# [WORK REQUIRED]
What's wanted here is the full listing below, repeated exactly, with no images in it.
*** Block opens ***
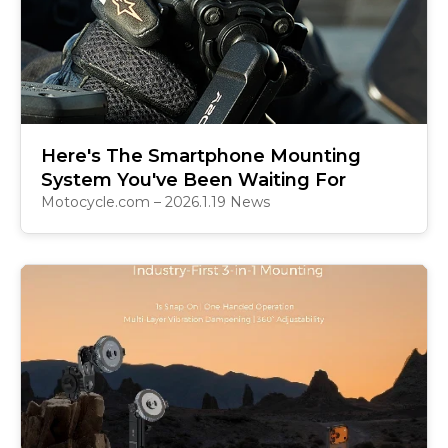
Here's The Smartphone Mounting
System You've Been Waiting For
Motocycle.com – 2026.1.19 News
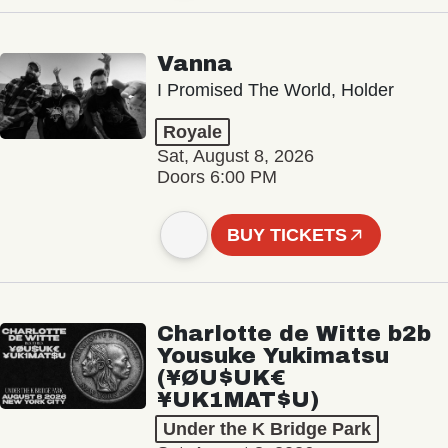
Vanna
I Promised The World, Holder
Royale
Sat, August 8, 2026
Doors 6:00 PM
BUY TICKETS
Charlotte de Witte b2b
Yousuke Yukimatsu
(¥ØU$UK€
¥UK1MAT$U)
Under the K Bridge Park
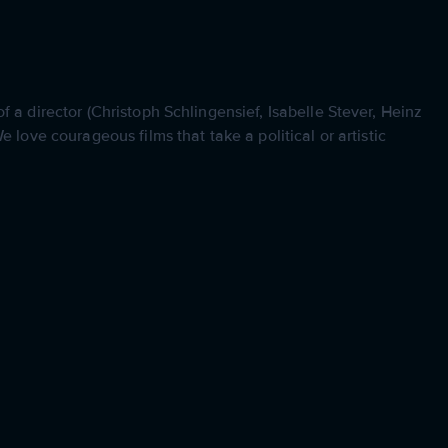
 a director (Christoph Schlingensief, Isabelle Stever, Heinz
 love courageous films that take a political or artistic
.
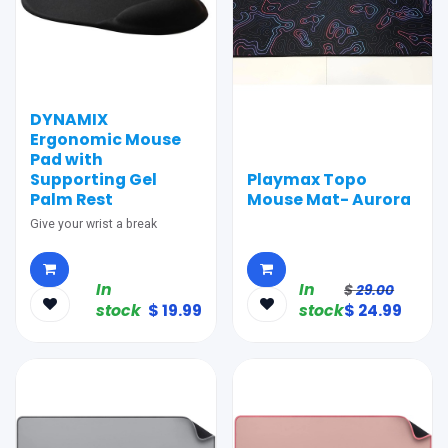
DYNAMIX
Ergonomic Mouse
Pad with
Supporting Gel
Playmax Topo
Palm Rest
Mouse Mat- Aurora
Give your wrist a break
In
In
$
29.00
stock
$
19.99
stock
$
24.99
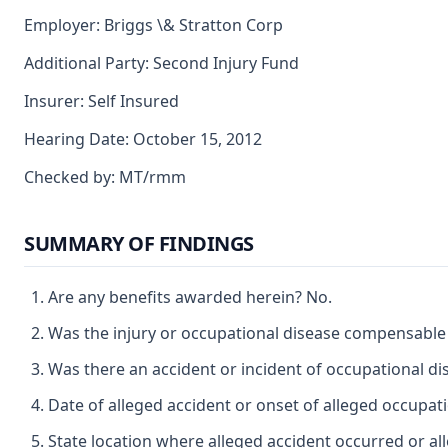
Employer: Briggs \& Stratton Corp
Additional Party: Second Injury Fund
Insurer: Self Insured
Hearing Date: October 15, 2012
Checked by: MT/rmm
SUMMARY OF FINDINGS
Are any benefits awarded herein? No.
Was the injury or occupational disease compensable
Was there an accident or incident of occupational d
Date of alleged accident or onset of alleged occupat
State location where alleged accident occurred or al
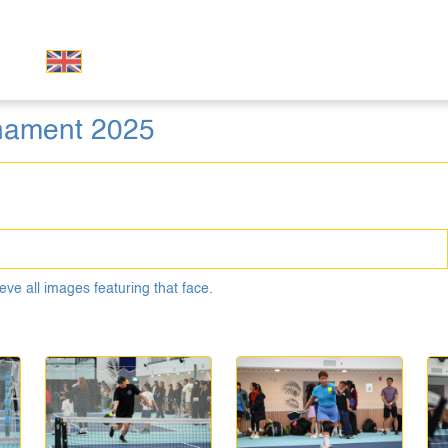
rnament 2025
eve all images featuring that face.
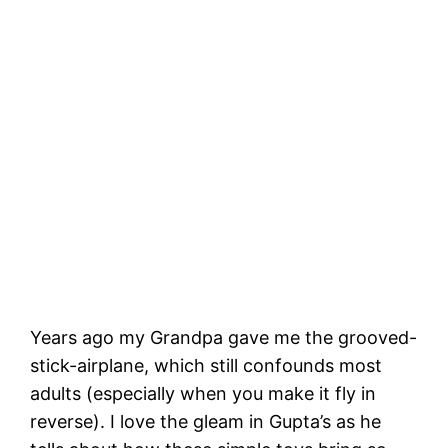
Years ago my Grandpa gave me the grooved-
stick-airplane, which still confounds most
adults (especially when you make it fly in
reverse). I love the gleam in Gupta’s as he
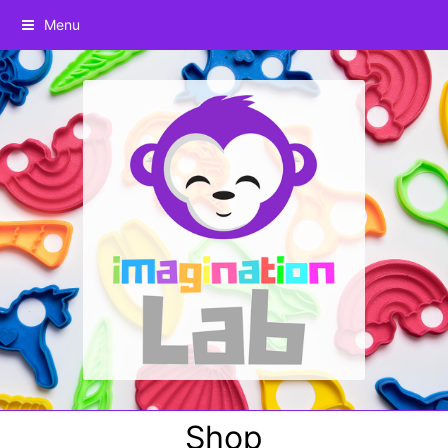
Menu
Shop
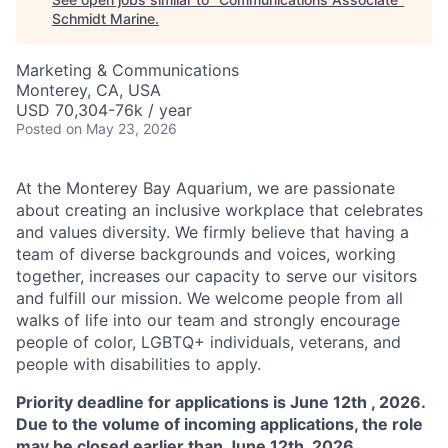
Schmidt Marine
.
Marketing & Communications
Monterey, CA, USA
USD 70,304-76k / year
Posted
on May 23, 2026
At the Monterey Bay Aquarium, we are passionate
about creating an inclusive workplace that celebrates
and values diversity. We firmly believe that having a
team of diverse backgrounds and voices, working
together, increases our capacity to serve our visitors
and fulfill our mission. We welcome people from all
walks of life into our team and strongly encourage
people of color, LGBTQ+ individuals, veterans, and
people with disabilities to apply.
Priority deadline for applications is June 12th , 2026.
Due to the volume of incoming applications, the role
may be closed earlier than June 12th, 2026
*** Block closes ***
# [WRITTEN ANSWER]
Here's The Smartphone Mounting
System You've Been Waiting For
Motocycle.com – 2026.1.19 News
Vanna
I Promised The World, Holder
Royale
Sat, August 8, 2026
Doors 6:00 PM
BUY TICKETS
Charlotte de Witte b2b
Yousuke Yukimatsu
(¥ØU$UK€
¥UK1MAT$U)
Under the K Bridge Park
 a director (Christoph Schlingensief, Isabelle Stever, Heinz
 love courageous films that take a political or artistic
.
DYNAMIX
Ergonomic Mouse
Pad with
Supporting Gel
Playmax Topo
Palm Rest
Mouse Mat- Aurora
Give your wrist a break
In
In
$
29.00
stock
$
19.99
stock
$
24.99
Employer: Briggs \& Stratton Corp
Additional Party: Second Injury Fund
Insurer: Self Insured
Hearing Date: October 15, 2012
Checked by: MT/rmm
SUMMARY OF FINDINGS
Are any benefits awarded herein? No.
Was the injury or occupational disease compensable
Was there an accident or incident of occupational d
Date of alleged accident or onset of alleged occupat
State location where alleged accident occurred or al
rnament 2025
eve all images featuring that face.
Years ago my Grandpa gave me the grooved-
stick-airplane, which still confounds most
adults (especially when you make it fly in
reverse). I love the gleam in Gupta’s as he
Menu
Shop
Schmidt Marine
.
Marketing & Communications
Monterey, CA, USA
USD 70,304-76k / year
Posted
on May 23, 2026
At the Monterey Bay Aquarium, we are passionate
about creating an inclusive workplace that celebrates
and values diversity. We firmly believe that having a
team of diverse backgrounds and voices, working
together, increases our capacity to serve our visitors
and fulfill our mission. We welcome people from all
walks of life into our team and strongly encourage
people of color, LGBTQ+ individuals, veterans, and
people with disabilities to apply.
Priority deadline for applications is June 12th , 2026.
Due to the volume of incoming applications, the role
may be closed earlier than June 12th, 2026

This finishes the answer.